Required task 1 -> Lay out the records as a numbered list, covering everything from the line containing "city: Stonehouse" down to the end of the records, skipping blank lines and leaving the pictures out.

## BEGIN Selection

# AMTRAK APP



## tartan traveller (Apr 6, 2016)

We're travelling by Amtrak across the USA in a few weeks and we're trying to cut down on the weight of our bags. We currently have a huge folder with lots of different electronic tickets and reservations. Can anyone tell me if I can add my Amtrak reservations retrospectively to the app instead of having to carry the tickets? I've tried unsuccessfully so far. We're so looking froward to our trip so I've been reading this board avidly. Seems like our allocation of room 002 on most trains was a lucky one!


----------



## AmtrakBlue (Apr 6, 2016)

I save my eTickets on my phone (I use DocsToGo). That way I don't have to depend on having Internet access.


----------



## TinCan782 (Apr 6, 2016)

You don't need to add your reservations to the Amtrak app. The reservations/tickets are automatically there if booked online. If you book by phone (including AGR redemption) you will need to use reservation number and other information to access the reservation. I keep PDFs of my tickets on my phone for times I don't have internet access and can't or don't want to use the app.


----------



## the_traveler (Apr 6, 2016)

Instead of keeping and printing out everything and carrying everything, what I do is transfer all my reservations (train, hotel, car, etc...) to a new folder in my mail called "travel". This way, everything is in one place and I can carry it in my pocket.

As said, for the train reservations, if you have Internet access you can pull up the reservation on the screen. If you do not, the conductor has it on his/her scanner and/or can just pull it up by your name. For hotels and cars, you're most likely to be in an area that has cell service.


----------



## PeeweeTM (Apr 6, 2016)

Some US-apps don't run on non-US-registred phones. Could that have something to do with your problem?


----------



## Lonestar648 (Apr 7, 2016)

Amtrak tickets made on line automatically show in the APP with the bar code, but on the TE in the sleeper at Union Station, I had trouble getting the APP to come us, which the Conductor smiled and said don't worry about it, then checked us in on his unit.

I also have a folder (on my IPAD and IPHONE and laptop) with a coded name (not obvious at first glance) that has all my travel documents, rail, plane, car, hotel, event, attraction, etc. but I do try to use APPs when possible.


----------



## printman2000 (Apr 7, 2016)

If you have an iPhone, you can transfer your tickets from the app to the wallet app. Then they will show up on your lock screen when you get to the station.


----------

## END Selection
## BEGIN Data provided

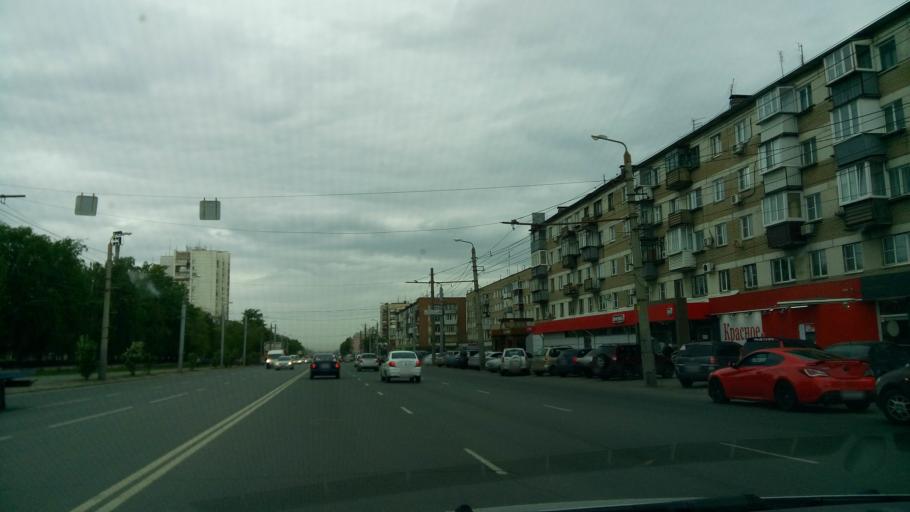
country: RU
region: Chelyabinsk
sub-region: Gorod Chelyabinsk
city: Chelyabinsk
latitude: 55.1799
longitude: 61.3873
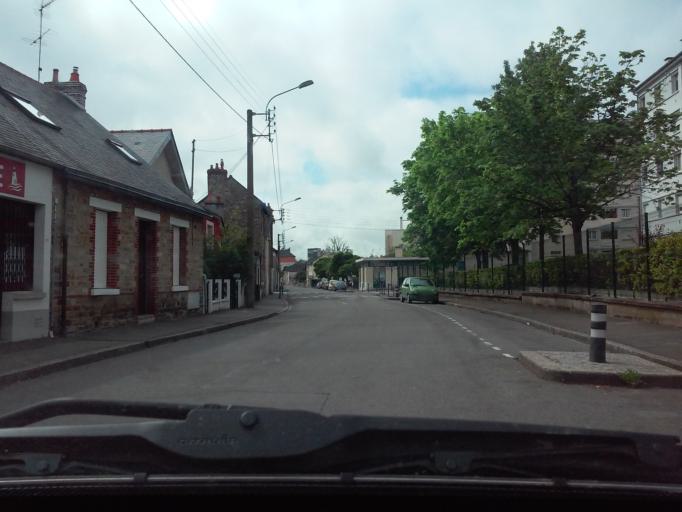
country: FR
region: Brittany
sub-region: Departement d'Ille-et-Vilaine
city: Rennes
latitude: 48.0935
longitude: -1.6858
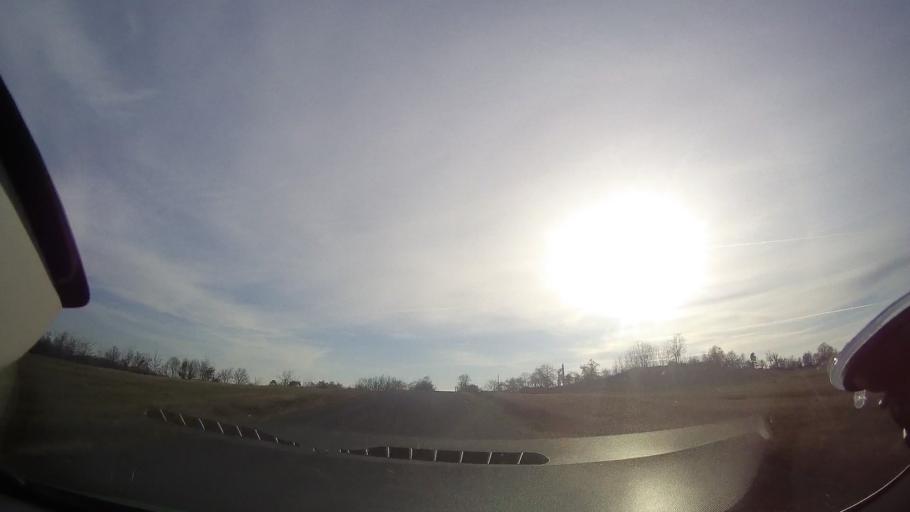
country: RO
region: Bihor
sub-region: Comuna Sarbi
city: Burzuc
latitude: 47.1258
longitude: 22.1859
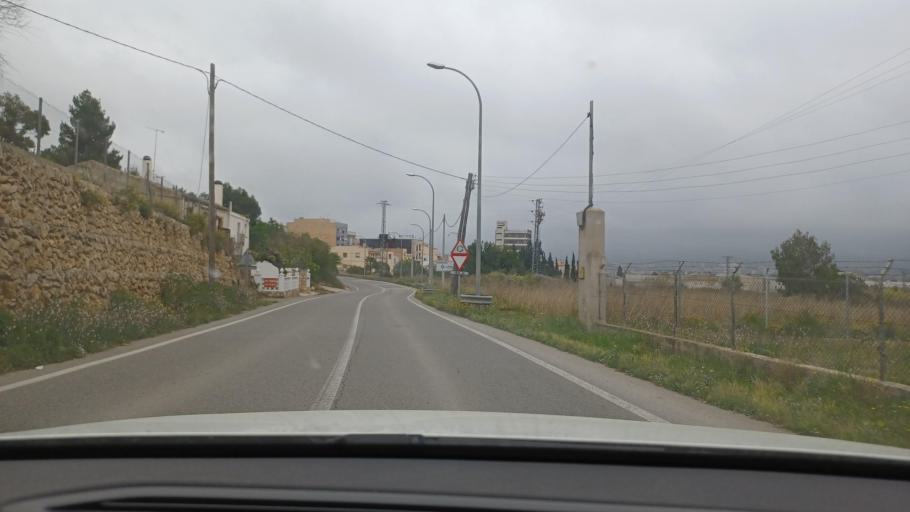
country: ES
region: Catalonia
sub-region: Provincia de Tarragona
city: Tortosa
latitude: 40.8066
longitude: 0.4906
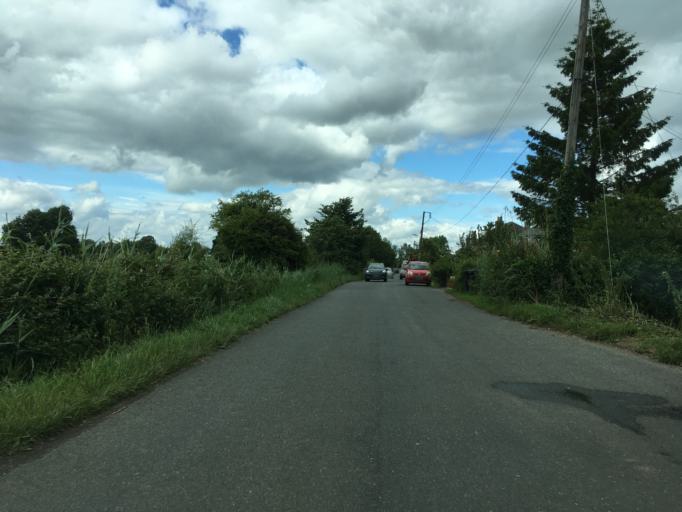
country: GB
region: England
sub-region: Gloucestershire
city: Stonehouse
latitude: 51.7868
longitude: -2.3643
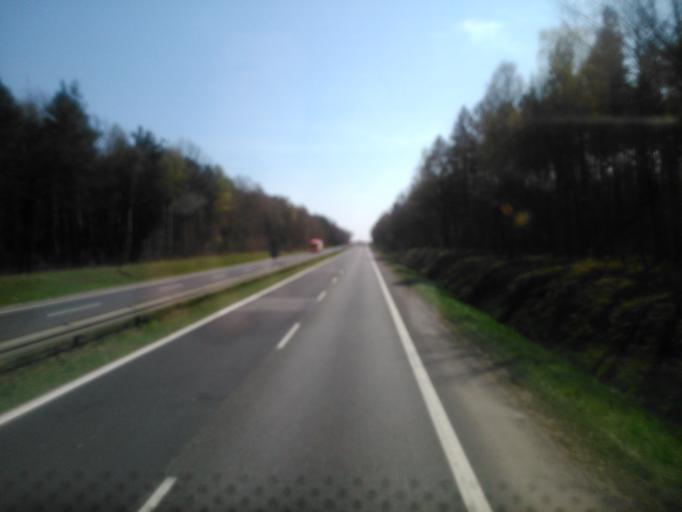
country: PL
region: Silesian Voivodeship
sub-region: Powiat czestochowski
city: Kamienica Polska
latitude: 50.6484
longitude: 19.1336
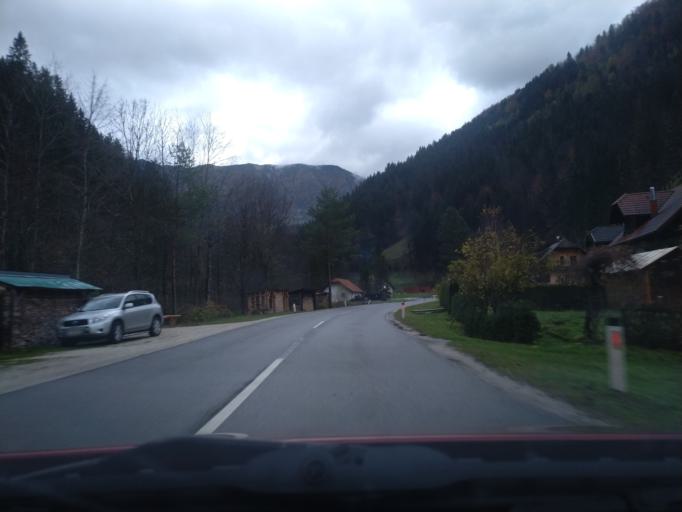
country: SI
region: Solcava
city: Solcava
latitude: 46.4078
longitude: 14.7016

## END Data provided

Required task 2 -> Translate this sentence from the Amtrak app thread into Spanish: "That way I don't have to depend on having Internet access."

Reply 1 ->
1. city: Stonehouse
2. latitude: 51.7868
3. longitude: -2.3643
4. country: PL
5. region: Silesian Voivodeship
6. sub-region: Powiat czestochowski
7. city: Kamienica Polska
8. latitude: 50.6484
9. longitude: 19.1336
10. country: SI
11. region: Solcava
12. city: Solcava
13. latitude: 46.4078
14. longitude: 14.7016

Reply 2 -> De esa manera no tengo que depender de tener acceso a Internet.